At 00:17 15-8-01 -0400, Gautum Mukunda wrote:
>The fact that the website you cited
>doesn't distinguish between hypothetical platforms that might (or might
>not) be delpoyed in the future and those currently in the American arsenal
>does not exactly speak well to its credibility.
Those BAT gliders were just one example; the entire paragraph reads:
"The allies first put landmines into Korea 50 years ago to slow enemy tanks
and troops so that the weapons of the day could kill them.
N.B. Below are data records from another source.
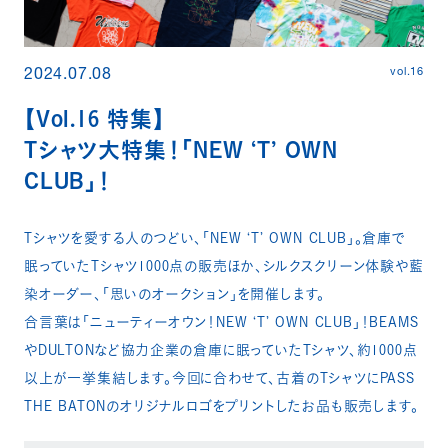
vol.16
2024.07.08
【Vol.16 特集】
Tシャツ大特集！「NEW ‘T’ OWN
CLUB」！
Tシャツを愛する人のつどい、「NEW ‘T’ OWN CLUB」。​倉庫で
眠っていたTシャツ1000点の販売ほか、シルクスクリーン体験や藍
染オーダー、「思いのオークション」を開催します。​
合言葉は「ニューティーオウン！NEW ‘T’ OWN CLUB」！BEAMS
やDULTONなど協力企業の倉庫に眠っていたTシャツ、約1000点
以上が一挙集結します。今回に合わせて、古着のTシャツにPASS
THE BATONのオリジナルロゴをプリントしたお品も販売します。​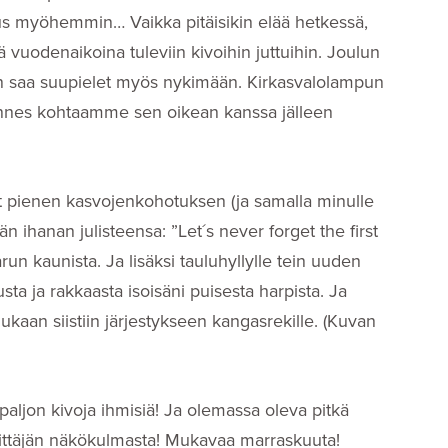
us myöhemmin… Vaikka pitäisikin elää hetkessä,
 vuodenaikoina tuleviin kivoihin juttuihin. Joulun
en saa suupielet myös nykimään. Kirkasvalolampun
kunnes kohtaamme sen oikean kanssa jälleen
 pienen kasvojenkohotuksen (ja samalla minulle
än ihanan julisteensa: ”Let´s never forget the first
run kaunista. Ja lisäksi tauluhyllylle tein uuden
usta ja rakkaasta isoisäni puisesta harpista. Ja
mukaan siistiin järjestykseen kangasrekille. (Kuvan
 paljon kivoja ihmisiä! Ja olemassa oleva pitkä
yrittäjän näkökulmasta! Mukavaa marraskuuta!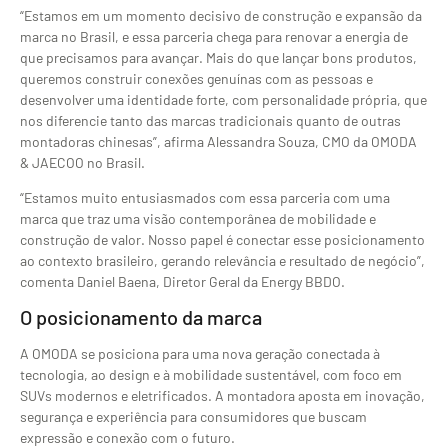
“Estamos em um momento decisivo de construção e expansão da
marca no Brasil, e essa parceria chega para renovar a energia de
que precisamos para avançar. Mais do que lançar bons produtos,
queremos construir conexões genuínas com as pessoas e
desenvolver uma identidade forte, com personalidade própria, que
nos diferencie tanto das marcas tradicionais quanto de outras
montadoras chinesas”, afirma Alessandra Souza, CMO da OMODA
& JAECOO no Brasil.
“Estamos muito entusiasmados com essa parceria com uma
marca que traz uma visão contemporânea de mobilidade e
construção de valor. Nosso papel é conectar esse posicionamento
ao contexto brasileiro, gerando relevância e resultado de negócio”,
comenta Daniel Baena, Diretor Geral da Energy BBDO.
O posicionamento da marca
A OMODA se posiciona para uma nova geração conectada à
tecnologia, ao design e à mobilidade sustentável, com foco em
SUVs modernos e eletrificados. A montadora aposta em inovação,
segurança e experiência para consumidores que buscam
expressão e conexão com o futuro.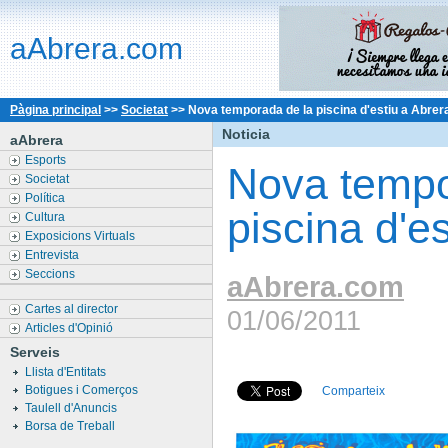
aAbrera.com
Pàgina principal
>>
Societat
>>
Nova temporada de la piscina d'estiu a Abrer
Noticia
aAbrera
Esports
Nova tempo
Societat
Política
piscina d'e
Cultura
Exposicions Virtuals
Entrevista
Seccions
aAbrera.com
Cartes al director
01/06/2011
Articles d'Opinió
Serveis
Llista d'Entitats
Botigues i Comerços
Comparteix
Taulell d'Anuncis
Borsa de Treball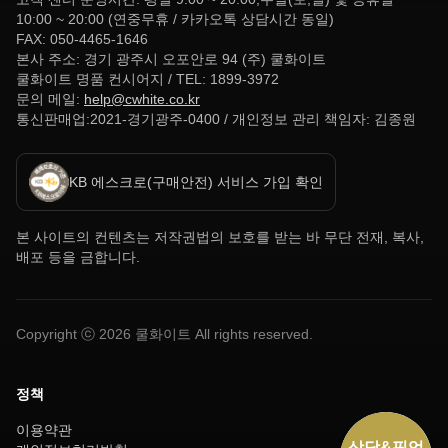
10:00 ~ 20:00 (연중무휴 / 카카오톡 상담시간 동일)
FAX: 050-4465-1646
본사 주소: 경기 광주시 오포안로 94 (주) 쿨화이트
쿨화이트 명품 컨시어지 / TEL: 1899-3972
문의 메일:
help@cwhite.co.kr
통신판매업:2021-경기광주-0400 / 개인정보 관리 책임자: 김종원
KB 에스크로(구매안전) 서비스 가입 확인
본 사이트의 컨텐츠는 저작권법의 보호를 받는 바 무단 전재, 복사,
배포 등을 금합니다.
Copyright ⓒ
2026
쿨화이트 All rights reserved.
정책
이용약관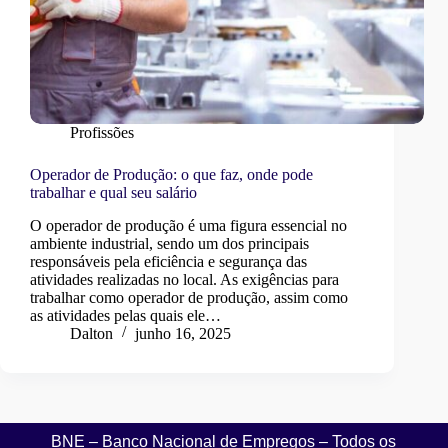
Profissões
Operador de Produção: o que faz, onde pode
trabalhar e qual seu salário
O operador de produção é uma figura essencial no
ambiente industrial, sendo um dos principais
responsáveis pela eficiência e segurança das
atividades realizadas no local. As exigências para
trabalhar como operador de produção, assim como
as atividades pelas quais ele…
Dalton
junho 16, 2025
BNE – Banco Nacional de Empregos – Todos os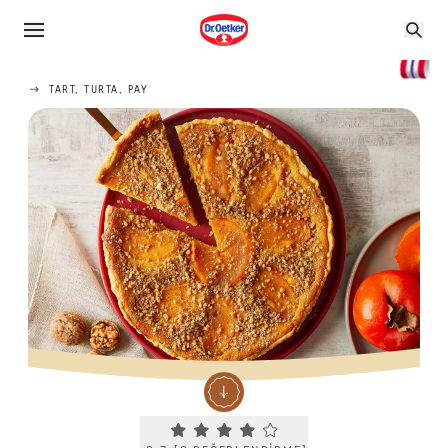
TART, TURTA, PAY
Current rating 3.7. Click to rate.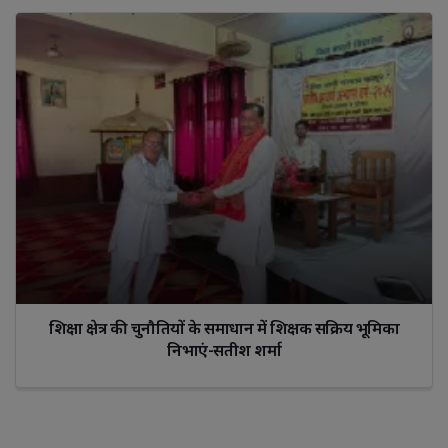
शिक्षा क्षेत्र की चुनौतियों के समाधान में शिक्षक सक्रिय भूमिका
निभाएं-सतीश शर्मा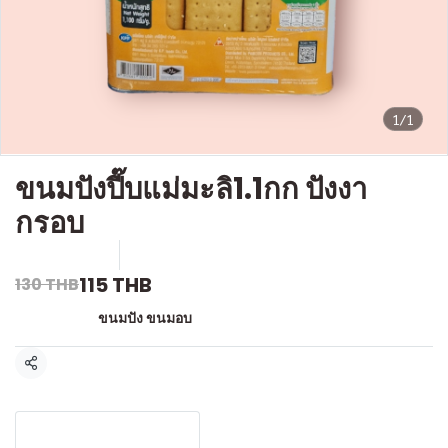
1/1
ขนมปังปี๊บแม่มะลิ1.1กก ปังงา
กรอบ
SKU : F-036
ขายแล้ว 0 ชิ้น
115 THB
130 THB
หมวดหมู่:
ขนมปัง ขนมอบ
แชร์
รายละเอียดสินค้า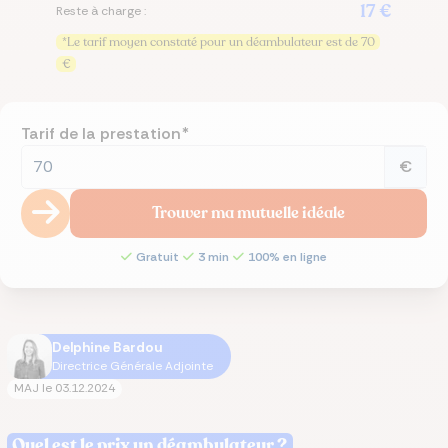
17 €
Reste à charge :
*Le tarif moyen constaté pour un déambulateur est de 70
€
Tarif de la prestation*
€
Trouver ma mutuelle idéale
Gratuit
3 min
100% en ligne
Delphine Bardou
Directrice Générale Adjointe
MAJ le
03.12.2024
Quel est le prix un déambulateur ?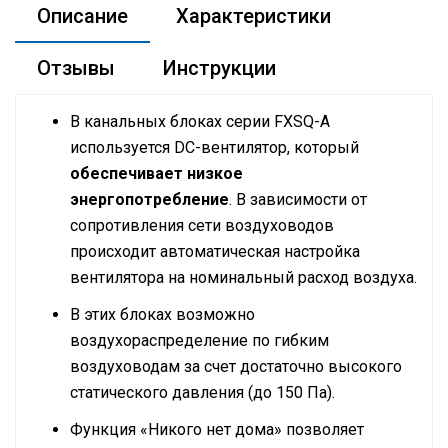
Описание
Характеристики
Отзывы
Инструкции
В канальных блоках серии FXSQ-A
используется DC-вентилятор, который
обеспечивает низкое
энергопотребление
. В зависимости от
сопротивления сети воздуховодов
происходит автоматическая настройка
вентилятора на номинальный расход воздуха.
В этих блоках возможно
воздухораспределение по гибким
воздуховодам за счет достаточно высокого
статического давления (до 150 Па).
Функция «Никого нет дома» позволяет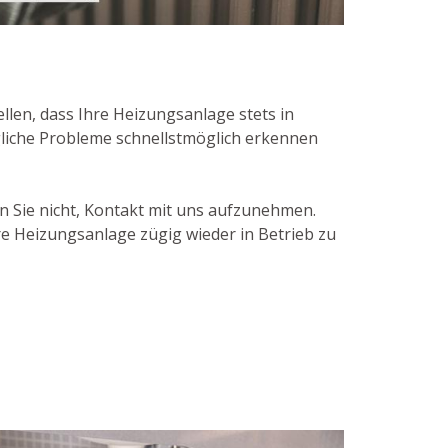
len, dass Ihre Heizungsanlage stets in
liche Probleme schnellstmöglich erkennen
 Sie nicht, Kontakt mit uns aufzunehmen.
e Heizungsanlage zügig wieder in Betrieb zu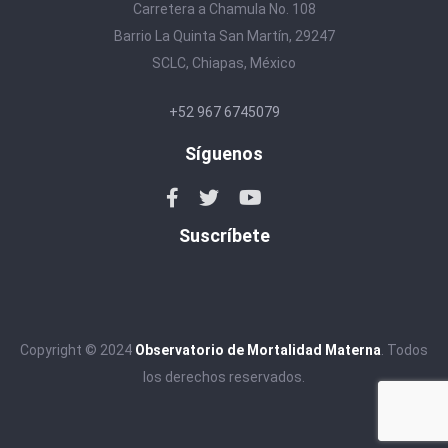
Carretera a Chamula No. 108
Barrio La Quinta San Martín, 29247
SCLC, Chiapas, México
+52 967 6745079
Síguenos
Suscríbete
Copyright © 2024
Observatorio de Mortalidad Materna
. Todos
los derechos reservados.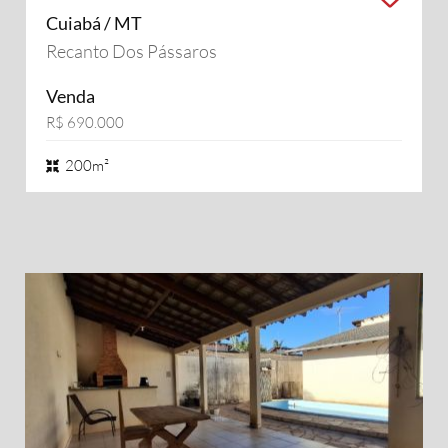
Cuiabá / MT
Recanto Dos Pássaros
Venda
R$ 690.000
200m²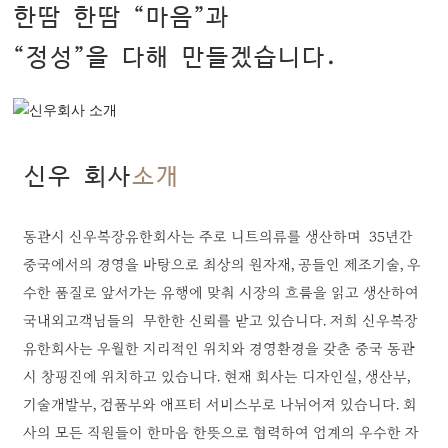
한땀 한땀 “마음”과
“정성”을 다해 만들겠습니다.
COMPANY PROFILE
신우 회사
소개
동관시 신우복장
유한회사는 주로 니트의류를 생산하며 35년간
중국에서의 경영을 바탕으로 최상의 원자재, 공들인 제조기술, 우
수한 품질로 앞서가는 유행에 맞춰 시장의 흐름을 읽고 생산하여
국내외고객님들의 무한한 신뢰를 받고 있습니다. 저희 신우복장
유한회사는 우월한 지리적인 위치와 경영환경을 갖춘 중국 동관
시 창핑진에 위치하고 있습니다. 현재 회사는 디자인실, 생산부,
기술개발부, 검품부와 애프터 서비스부로 나뉘어져 있습니다. 회
사의 모든 직원들이 한마음 한뜻으로 협력하여 업계의 우수한 자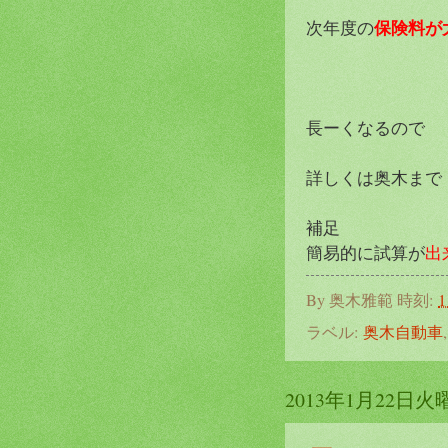
保険料が
次年度の
長ーくなるので
詳しくは奥木まで
補足
簡易的に試算が
出
By
奥木雅範
時刻:
1
ラベル:
奥木自動車
2013年1月22日火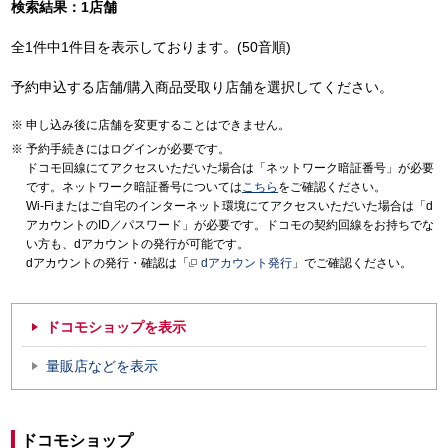
検索結果：1店舗
全1件中1件目を表示しております。(50音順)
予約申込する店舗/購入商品受取り店舗を選択してください。
申し込み後に店舗を変更することはできません。
予約手続きにはログインが必要です。
ドコモ回線にてアクセスいただいた場合は「ネットワーク暗証番号」が必要
です。ネットワーク暗証番号については
こちら
をご確認ください。
Wi-Fiまたはご自宅のインターネット環境にてアクセスいただいた場合は「d
アカウントのID／パスワード」が必要です。ドコモの契約回線をお持ちでな
い方も、dアカウントの発行が可能です。
dアカウントの発行・確認は「
dアカウント発行
」でご確認ください。
ドコモショップを表示
量販店などを表示
ドコモショップ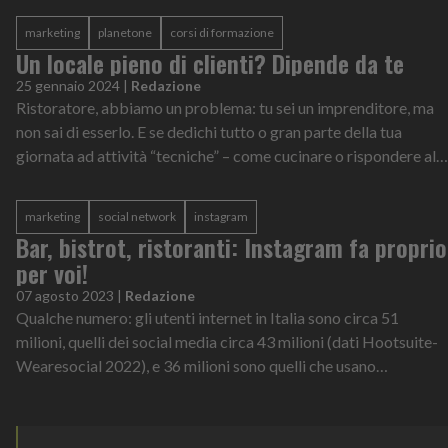
marketing
planetone
corsi di formazione
Un locale pieno di clienti? Dipende da te
25 gennaio 2024
|
Redazione
Ristoratore, abbiamo un problema: tu sei un imprenditore, ma
non sai di esserlo. E se dedichi tutto o gran parte della tua
giornata ad attività “tecniche” – come cucinare o rispondere al
telefono per...
marketing
social network
instagram
Bar, bistrot, ristoranti: Instagram fa proprio
per voi!
07 agosto 2023
|
Redazione
Qualche numero: gli utenti internet in Italia sono circa 51
milioni, quelli dei social media circa 43 milioni (dati Hootsuite-
Wearesocial 2022), e 36 milioni sono quelli che usano
Instagram almeno una...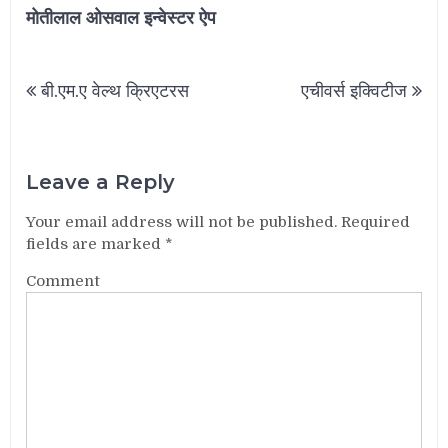
मोतीलाल ओसवाल इन्वेस्टर ऐप
Post
बी.एम.ए वेल्थ क्रिएटरस
एचीवर्स इक्विटीज
navigation
Leave a Reply
Your email address will not be published.
Required
fields are marked
*
Comment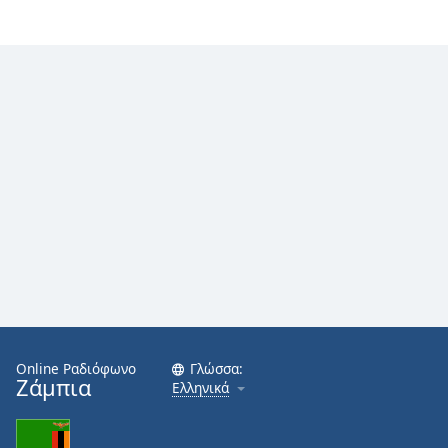
Font
Family
Reset
Done
Close
Modal
Dialog
End
of
dialog
window.
Online Ραδιόφωνο
Γλώσσα:
Ζάμπια
Ελληνικά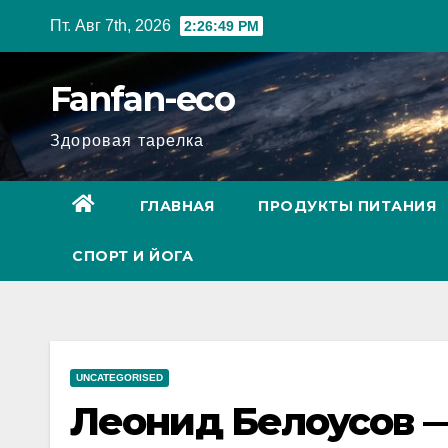
Перейти
Пт. Авг 7th, 2026
2:26:50 PM
к
содержимому
Fanfan-eco
Здоровая тарелка
ГЛАВНАЯ
ПРОДУКТЫ ПИТАНИЯ
СПОРТ И ЙОГА
UNCATEGORISED
Леонид Белоусов —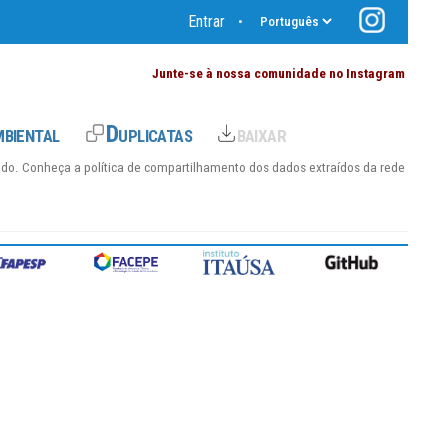
Entrar
•
Junte-se à nossa comunidade no Instagram
hido. Conheça a
política de compartilhamento dos dados
extraídos da rede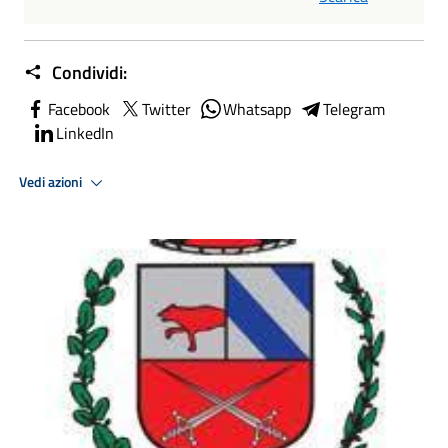
Condividi:
Facebook
Twitter
Whatsapp
Telegram
LinkedIn
Vedi azioni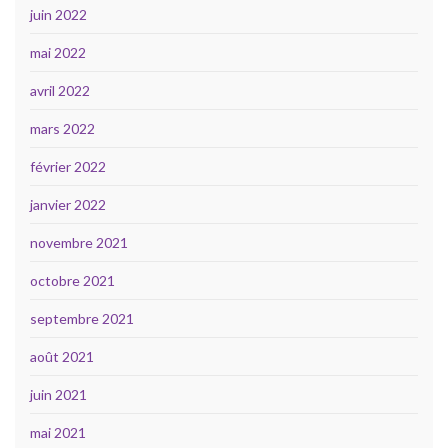
juin 2022
mai 2022
avril 2022
mars 2022
février 2022
janvier 2022
novembre 2021
octobre 2021
septembre 2021
août 2021
juin 2021
mai 2021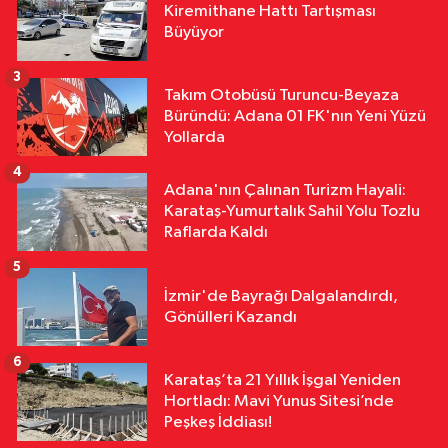
Kiremithane Hattı Tartışması
18:11
Çalıntı Araçla 10 Kilometre
Büyüyor
Kaçtı, 380 Bin TL Ceza Yedi
3
Takım Otobüsü Turuncu-Beyaza
Yurttan
Büründü: Adana 01 FK'nın Yeni Yüzü
18:10
Kar Maskeleriyle Araç Soyan
Yollarda
5 Şüpheli Yakalandı
4
Adana'nın Çalınan Turizm Hayali:
Karataş-Yumurtalık Sahil Yolu Tozlu
Raflarda Kaldı
5
İzmir'de Bayrağı Dalgalandırdı,
Gönülleri Kazandı
6
Karataş’ta 21 Yıllık İşgal Yeniden
Hortladı: Mavi Yunus Sitesi’nde
Peşkeş İddiası!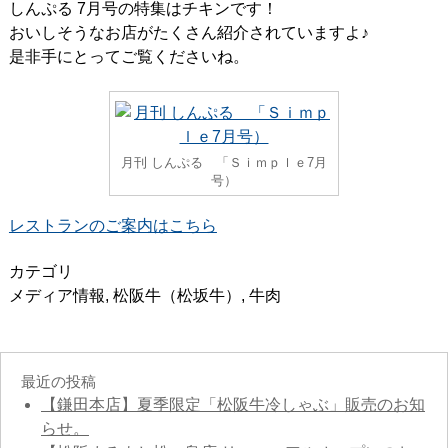
しんぷる 7月号の特集はチキンです！
おいしそうなお店がたくさん紹介されていますよ♪
是非手にとってご覧くださいね。
月刊 しんぷる 「Ｓｉｍｐｌｅ7月
号）
レストランのご案内はこちら
カテゴリ
メディア情報
,
松阪牛（松坂牛）
,
牛肉
最近の投稿
【鎌田本店】夏季限定「松阪牛冷しゃぶ」販売のお知
らせ。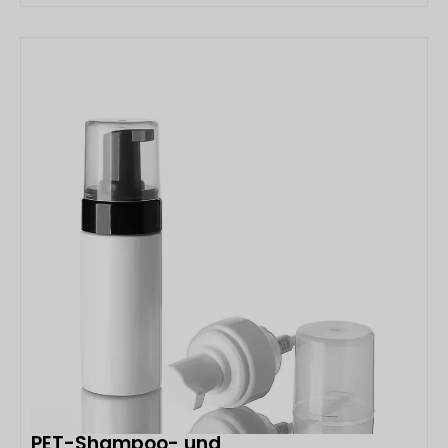
Lippenstift-Schlauchtube mit Haken von Hangzhou
Boyu Packaging ist eine tragbare und innovative
Verpackungslösung, die speziell für flüssigen
DETAILS ANSEHEN
Lippenstift, Lipgloss, Lippenbalsam und andere
Schönheitsprodukte entwickelt wurde. Er zeichnet sich
durch eine kompakte Bauweise mit einem
Durchmesser von 19 mm und eine praktische
Aufhängevorrichtung aus […]
PET-Shampoo- und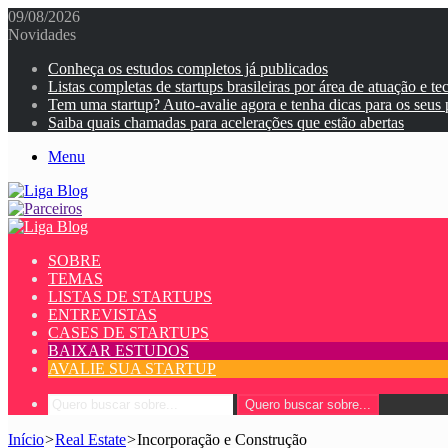
09/08/2026
Novidades
Conheça os estudos completos já publicados
Listas completas de startups brasileiras por área de atuação e te
Tem uma startup? Auto-avalie agora e tenha dicas para os seus
Saiba quais chamadas para acelerações que estão abertas
Menu
SOBRE
TEMAS
LISTAS DE STARTUPS
ENTREVISTAS
CASES DE STARTUPS
BAIXAR ESTUDOS
AVALIE SUA STARTUP
Quero buscar sobre...
Início
>
Real Estate
>
Incorporação e Construção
Since then, the
United States has developed weapons that can kill tanks and troops on the
move - weapons that will not pose a threat to our own soldiers and that do
not, like our landmines, hamper our own ability to maneuver effectively and
rapidly. These "smart weapons" include the 13 Brilliant Anti-Armor
Technology (BAT) gliders that are carried to the battlefield by just one
missile. The gliders hover over a tank formation, divide up the targets,
and fire explosively-formed projectiles into each one with remarkably high
kill rates."
Am I now supposed to believe that in the last 50 years, the US has been
developing such "smart weapons" without ever actually getting one into
active service? That wouldn't exactly inspire faith in the US military
techies, now would it?
As for credibility: read this guy's resume
(http://www.calebrossiter.com/cv.html) and biographical sketch
(http://www.calebrossiter.com/biosketch.html). What more does a guy have to
do before you will accept him as "credible"?